This invention relates to a method of detecting a condition associated with a final phase of a plasma dicing process. The invention relates also to associated apparatus.
Plasma dicing is a well known technique in which dies are singulated using a plasma etch process. Typically, the dies are formed from a semiconductor material such as silicon and are used in electronic applications. The process of plasma dicing can generate a significant amount of heat due to exothermic chemical reactions, ion bombardments and emission from the plasma. Additionally, it is usual to heat the plasma etch chamber to an elevated temperature, typically around 60° C., to ensure that by-products are volatile. The volatile by-products can then be pumped away. In particular, in silicon etching using a fluorine based plasma, the enthalpy of formation of the reaction Si+4F→SiF4 is 1.615 MJ/mol. This is extremely exothermic and results in a significant heat load.
The dicing of other semiconductor substrates can have high associated thermal budgets as well. For example, the dicing of GaAs wafers using chlorine based plasma chemistry can have a high thermal budget due to the continuous RF power applied to the wafer during the dicing process. For a 150 mm diameter wafer, this can be of the order of several hundred Watts. This heat load is in addition to the positive enthalpy of formation of gallium chloride (211 kJ/mol) and arsenic chloride (123 kJ/mol).
Because of the high temperatures associated with the plasma dicing process, it is usual to cool the substrate. Typically, the substrate is clamped to a cooled platen using electrostatic or mechanical methods or a combination of both methods. It is common to the mount the substrate on a frame using tape. The tape that is used for this purpose is typically formed from a polymeric material having one or more adhesive layers formed thereon. Care has to be taken to keep the polymeric mounting tape cool to avoid deformation or ‘burning’. ‘Burning’ can occur when the tape is heated beyond its thermoplastic (glass) transition point, or when a chemical reaction occurs between the tape and active species in the plasma, or when the tape decomposes into constituent polymeric compounds.
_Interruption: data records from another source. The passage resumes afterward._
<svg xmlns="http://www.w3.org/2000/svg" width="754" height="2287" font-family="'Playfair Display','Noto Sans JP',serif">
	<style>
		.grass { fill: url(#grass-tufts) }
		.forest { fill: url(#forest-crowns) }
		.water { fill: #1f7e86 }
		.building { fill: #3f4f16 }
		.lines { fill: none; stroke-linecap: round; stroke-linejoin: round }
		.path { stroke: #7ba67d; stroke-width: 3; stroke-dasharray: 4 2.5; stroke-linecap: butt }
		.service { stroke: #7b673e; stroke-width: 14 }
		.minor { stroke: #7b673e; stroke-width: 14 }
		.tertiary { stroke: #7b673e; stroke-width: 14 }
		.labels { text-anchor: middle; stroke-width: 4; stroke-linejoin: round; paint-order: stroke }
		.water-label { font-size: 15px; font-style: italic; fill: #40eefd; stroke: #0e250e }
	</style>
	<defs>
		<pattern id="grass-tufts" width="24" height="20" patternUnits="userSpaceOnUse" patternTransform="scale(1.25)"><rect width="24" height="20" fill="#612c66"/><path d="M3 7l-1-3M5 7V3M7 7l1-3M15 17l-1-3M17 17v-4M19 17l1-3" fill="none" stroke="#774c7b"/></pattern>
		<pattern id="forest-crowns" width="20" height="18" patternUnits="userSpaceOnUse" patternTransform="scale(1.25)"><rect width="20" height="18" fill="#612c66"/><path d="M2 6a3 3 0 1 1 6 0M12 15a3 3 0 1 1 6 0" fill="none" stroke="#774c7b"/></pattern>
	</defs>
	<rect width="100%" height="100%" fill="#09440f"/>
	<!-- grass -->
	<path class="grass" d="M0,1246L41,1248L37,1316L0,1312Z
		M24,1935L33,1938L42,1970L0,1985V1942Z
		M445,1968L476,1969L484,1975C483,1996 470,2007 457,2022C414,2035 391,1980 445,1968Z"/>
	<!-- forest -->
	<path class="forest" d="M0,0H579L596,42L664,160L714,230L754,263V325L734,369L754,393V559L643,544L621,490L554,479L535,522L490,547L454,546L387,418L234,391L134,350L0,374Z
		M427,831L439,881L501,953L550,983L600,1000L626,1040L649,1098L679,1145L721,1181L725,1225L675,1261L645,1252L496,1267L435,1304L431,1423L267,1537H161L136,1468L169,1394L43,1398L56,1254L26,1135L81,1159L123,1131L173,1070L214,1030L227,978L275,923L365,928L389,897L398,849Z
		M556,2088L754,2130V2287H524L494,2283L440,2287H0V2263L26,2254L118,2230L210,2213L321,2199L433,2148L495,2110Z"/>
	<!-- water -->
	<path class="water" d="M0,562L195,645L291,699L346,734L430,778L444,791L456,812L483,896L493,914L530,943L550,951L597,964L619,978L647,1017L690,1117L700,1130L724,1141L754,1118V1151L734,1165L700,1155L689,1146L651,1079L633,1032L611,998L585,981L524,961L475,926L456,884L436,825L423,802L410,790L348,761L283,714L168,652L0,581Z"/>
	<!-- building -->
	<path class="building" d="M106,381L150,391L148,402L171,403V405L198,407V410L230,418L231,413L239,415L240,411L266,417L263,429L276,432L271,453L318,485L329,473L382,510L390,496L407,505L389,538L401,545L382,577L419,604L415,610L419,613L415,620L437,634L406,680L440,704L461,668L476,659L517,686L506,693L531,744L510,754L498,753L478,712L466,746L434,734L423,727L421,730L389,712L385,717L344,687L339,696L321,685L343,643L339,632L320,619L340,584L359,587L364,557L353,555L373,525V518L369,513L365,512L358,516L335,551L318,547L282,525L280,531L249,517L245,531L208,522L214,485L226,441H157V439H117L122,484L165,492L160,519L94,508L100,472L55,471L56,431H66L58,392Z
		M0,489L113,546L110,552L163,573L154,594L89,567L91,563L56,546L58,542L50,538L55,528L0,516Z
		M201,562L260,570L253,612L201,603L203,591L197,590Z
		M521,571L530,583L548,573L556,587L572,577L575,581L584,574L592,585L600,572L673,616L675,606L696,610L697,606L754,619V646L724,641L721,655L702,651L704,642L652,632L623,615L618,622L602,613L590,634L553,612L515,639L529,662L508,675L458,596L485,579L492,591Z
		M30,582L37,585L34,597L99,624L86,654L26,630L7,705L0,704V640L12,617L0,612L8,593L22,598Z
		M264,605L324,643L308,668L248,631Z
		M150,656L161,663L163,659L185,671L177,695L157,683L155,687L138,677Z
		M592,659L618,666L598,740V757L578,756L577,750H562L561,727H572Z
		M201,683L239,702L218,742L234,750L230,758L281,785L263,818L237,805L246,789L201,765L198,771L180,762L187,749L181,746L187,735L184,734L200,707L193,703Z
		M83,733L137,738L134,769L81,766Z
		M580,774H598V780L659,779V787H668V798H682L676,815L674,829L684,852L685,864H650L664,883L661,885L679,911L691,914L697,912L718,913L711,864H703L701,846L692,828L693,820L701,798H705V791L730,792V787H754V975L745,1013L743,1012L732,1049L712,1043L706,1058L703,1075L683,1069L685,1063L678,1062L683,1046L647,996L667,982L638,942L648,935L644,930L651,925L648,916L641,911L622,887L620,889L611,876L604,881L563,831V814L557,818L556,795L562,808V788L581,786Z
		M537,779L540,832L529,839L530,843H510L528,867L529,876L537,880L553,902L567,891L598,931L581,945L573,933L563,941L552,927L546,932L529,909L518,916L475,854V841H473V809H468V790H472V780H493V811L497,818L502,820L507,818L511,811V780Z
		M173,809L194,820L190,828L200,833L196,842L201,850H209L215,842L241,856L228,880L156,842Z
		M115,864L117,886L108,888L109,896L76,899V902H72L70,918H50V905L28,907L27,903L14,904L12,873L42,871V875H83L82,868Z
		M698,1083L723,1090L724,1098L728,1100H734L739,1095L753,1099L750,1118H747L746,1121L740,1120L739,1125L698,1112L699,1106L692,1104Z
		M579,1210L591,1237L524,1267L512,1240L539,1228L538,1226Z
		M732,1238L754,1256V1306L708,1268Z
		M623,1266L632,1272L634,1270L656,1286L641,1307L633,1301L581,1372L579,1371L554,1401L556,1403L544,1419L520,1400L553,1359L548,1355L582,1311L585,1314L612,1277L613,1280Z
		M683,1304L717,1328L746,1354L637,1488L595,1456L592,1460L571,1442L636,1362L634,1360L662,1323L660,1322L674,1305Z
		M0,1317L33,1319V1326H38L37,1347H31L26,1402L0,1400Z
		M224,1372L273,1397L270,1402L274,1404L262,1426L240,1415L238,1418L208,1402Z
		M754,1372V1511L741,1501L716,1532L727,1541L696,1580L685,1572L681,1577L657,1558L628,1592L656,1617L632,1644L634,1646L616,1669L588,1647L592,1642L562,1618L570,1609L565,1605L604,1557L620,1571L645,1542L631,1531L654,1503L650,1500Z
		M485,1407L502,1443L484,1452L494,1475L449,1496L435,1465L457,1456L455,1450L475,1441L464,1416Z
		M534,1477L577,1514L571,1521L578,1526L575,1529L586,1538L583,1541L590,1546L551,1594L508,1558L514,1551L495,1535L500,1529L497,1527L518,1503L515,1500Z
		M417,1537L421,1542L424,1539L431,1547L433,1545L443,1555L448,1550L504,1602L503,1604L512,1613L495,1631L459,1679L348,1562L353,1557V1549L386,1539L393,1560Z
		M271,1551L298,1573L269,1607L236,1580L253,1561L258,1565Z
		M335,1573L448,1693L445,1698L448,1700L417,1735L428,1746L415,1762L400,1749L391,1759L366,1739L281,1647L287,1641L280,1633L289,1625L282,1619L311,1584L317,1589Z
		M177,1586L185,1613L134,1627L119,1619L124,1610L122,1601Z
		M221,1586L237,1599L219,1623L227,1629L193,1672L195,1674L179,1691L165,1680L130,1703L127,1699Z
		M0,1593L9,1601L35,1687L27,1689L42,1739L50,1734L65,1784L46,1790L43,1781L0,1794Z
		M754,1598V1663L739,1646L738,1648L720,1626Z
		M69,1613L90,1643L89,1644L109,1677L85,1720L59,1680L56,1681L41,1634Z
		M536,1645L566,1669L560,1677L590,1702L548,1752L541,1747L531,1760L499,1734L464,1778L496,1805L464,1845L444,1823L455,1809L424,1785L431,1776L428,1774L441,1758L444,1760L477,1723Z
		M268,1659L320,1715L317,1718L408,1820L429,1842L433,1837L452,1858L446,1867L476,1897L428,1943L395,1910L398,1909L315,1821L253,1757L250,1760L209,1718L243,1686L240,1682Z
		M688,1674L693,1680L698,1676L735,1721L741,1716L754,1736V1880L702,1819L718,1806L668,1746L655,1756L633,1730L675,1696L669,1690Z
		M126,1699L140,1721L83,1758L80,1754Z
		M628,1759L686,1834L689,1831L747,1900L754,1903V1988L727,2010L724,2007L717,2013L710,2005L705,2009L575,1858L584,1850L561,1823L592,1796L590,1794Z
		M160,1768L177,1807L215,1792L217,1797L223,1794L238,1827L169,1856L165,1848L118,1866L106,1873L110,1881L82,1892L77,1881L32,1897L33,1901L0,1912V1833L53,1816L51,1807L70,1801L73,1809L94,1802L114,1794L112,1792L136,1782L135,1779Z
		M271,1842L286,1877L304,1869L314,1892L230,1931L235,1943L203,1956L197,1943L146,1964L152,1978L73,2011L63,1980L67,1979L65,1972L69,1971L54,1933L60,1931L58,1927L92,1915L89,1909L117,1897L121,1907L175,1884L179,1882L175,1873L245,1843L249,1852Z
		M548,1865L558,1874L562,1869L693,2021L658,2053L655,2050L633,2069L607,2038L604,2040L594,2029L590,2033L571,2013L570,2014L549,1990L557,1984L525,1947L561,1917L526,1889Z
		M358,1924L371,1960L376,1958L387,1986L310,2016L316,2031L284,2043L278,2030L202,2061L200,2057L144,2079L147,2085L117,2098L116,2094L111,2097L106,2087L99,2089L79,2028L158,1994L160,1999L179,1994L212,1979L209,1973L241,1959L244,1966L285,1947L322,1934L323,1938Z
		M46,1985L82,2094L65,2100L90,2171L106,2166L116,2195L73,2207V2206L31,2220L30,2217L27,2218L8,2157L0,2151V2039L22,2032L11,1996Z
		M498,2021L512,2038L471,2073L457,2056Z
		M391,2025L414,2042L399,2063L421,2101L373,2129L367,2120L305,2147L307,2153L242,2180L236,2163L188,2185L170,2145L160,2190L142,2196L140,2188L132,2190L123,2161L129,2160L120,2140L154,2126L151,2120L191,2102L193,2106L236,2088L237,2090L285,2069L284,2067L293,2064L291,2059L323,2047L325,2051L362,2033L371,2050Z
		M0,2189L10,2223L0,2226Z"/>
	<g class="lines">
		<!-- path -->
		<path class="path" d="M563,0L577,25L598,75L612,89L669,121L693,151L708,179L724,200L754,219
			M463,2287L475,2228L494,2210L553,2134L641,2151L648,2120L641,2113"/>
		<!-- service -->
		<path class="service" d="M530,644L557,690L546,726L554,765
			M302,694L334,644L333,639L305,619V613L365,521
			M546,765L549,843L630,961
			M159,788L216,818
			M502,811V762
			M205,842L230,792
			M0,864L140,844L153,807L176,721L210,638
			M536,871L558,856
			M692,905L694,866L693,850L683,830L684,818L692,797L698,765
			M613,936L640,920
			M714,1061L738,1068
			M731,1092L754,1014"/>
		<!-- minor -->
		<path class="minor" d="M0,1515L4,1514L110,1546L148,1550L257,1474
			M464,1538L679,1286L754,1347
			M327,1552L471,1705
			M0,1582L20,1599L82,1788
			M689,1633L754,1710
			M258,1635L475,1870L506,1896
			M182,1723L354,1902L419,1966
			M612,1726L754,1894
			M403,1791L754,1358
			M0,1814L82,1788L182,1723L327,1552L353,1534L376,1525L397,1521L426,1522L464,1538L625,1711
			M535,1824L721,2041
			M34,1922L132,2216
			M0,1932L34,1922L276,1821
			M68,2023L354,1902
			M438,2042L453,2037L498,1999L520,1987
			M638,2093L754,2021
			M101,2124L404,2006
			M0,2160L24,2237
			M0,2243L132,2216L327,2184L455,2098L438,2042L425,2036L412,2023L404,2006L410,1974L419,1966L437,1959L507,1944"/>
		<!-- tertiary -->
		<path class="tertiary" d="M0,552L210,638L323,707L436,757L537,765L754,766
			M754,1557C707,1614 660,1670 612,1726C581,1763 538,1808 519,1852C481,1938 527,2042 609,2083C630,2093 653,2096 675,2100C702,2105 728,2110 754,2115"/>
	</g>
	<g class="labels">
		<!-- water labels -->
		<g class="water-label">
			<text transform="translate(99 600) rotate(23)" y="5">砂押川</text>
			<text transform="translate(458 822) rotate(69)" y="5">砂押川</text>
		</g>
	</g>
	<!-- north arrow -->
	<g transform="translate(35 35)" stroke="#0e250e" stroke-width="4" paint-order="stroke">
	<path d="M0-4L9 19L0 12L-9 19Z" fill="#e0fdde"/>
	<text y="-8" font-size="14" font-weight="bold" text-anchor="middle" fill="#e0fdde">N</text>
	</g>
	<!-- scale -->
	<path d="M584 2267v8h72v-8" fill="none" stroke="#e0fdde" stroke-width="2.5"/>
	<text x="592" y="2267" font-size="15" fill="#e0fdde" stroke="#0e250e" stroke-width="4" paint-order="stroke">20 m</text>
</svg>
In the latter case some of the constituent polymeric compounds may change phase into liquid form. Additionally, the heat load can cause out-gassing, which creates a pocket of trapped gas underneath the tape which may appear as a blister and initiate the ‘burning’ state. Therefore, the damage caused by tape deformation and ‘burning’ can be quite substantial. Significant damage to both the front side and the back side of the taped frame can occur during the plasma dicing process. Furthermore, outgassing increases the pressure in the wafer backside, and this can cause the wafer to declamp. A declamped wafer loses thermal contact with the temperature controlled surface of the platen and overheats rapidly. This can cause the tape to melt. Declamping from the platen can be very difficult to detect using conventional methods such as helium coolant gas leakage or capacitative sensing. In the case of a thinned, possibly singulated wafer, with no mechanical stiffness, localised declamping is possible.
It is known to monitor optical emission in order to determine the plasma dicing end point. It is also known to use the end point detection of the singulation breakthrough to automatically adjust the etching process to a less energetic etch rate or a ‘soft landing’ mode. However, this approach has a fundamental flaw. This is because the optical emission end point technique can only signal the singulation event itself. This too late in the process to properly prevent overheating of the tape, because the high temperatures that can cause the burning of the tape have already occurred earlier in the dicing process.
One solution to this problem is to adjust the etch to a less energetic, lower etch rate or ‘soft landing’ mode prior to the end point. The point at which the adjustment is made is estimated, based on the nominal wafer thickness and expected etch rate. The lower etch rate is then used through to the singulation end point. The singulation can be optically detected and further automatic process adjustment can be applied as necessary. This approach is not particularly satisfactory because it based on estimates. In particular, this approach is less than ideal if the wafer thickness is not consistent. If the wafer thickness is not consistent, then the etch times will vary and this will result in the estimated point at which the ‘soft landing’ mode is activated being inaccurate. For example, for a typical dicing after grind (DAG) application, the bulk silicon etch rate will be of the order of 22 microns/min, the low etch rate will be around 16 microns/min and the ‘soft landing’ etch rate will be about 6 microns/min. For a 100 micron thick wafer set to etch at 22 microns/min to a target depth of 95 microns before switching to a etch rate of 6 microns/min, the plasma dicing process will take approximately 5.2 minutes. However, if the wafer-to-wafer thickness variation is 105±5 microns the thickest wafer will take 6.8 minutes to etch. If the point at which the soft landing mode is activated is set to ensure that the thinnest wafers can be treated satisfactorily, then it follows that the thickest wafer will be subject to an extended period of time during which a low etch rate is used. This is undesirable from a manufacturing perspective. In the back-end electronic packaging industry, there are many application types and wafers of many different thicknesses are processed. A system that can etch at a high rate until the end point is approached would be extremely desirable.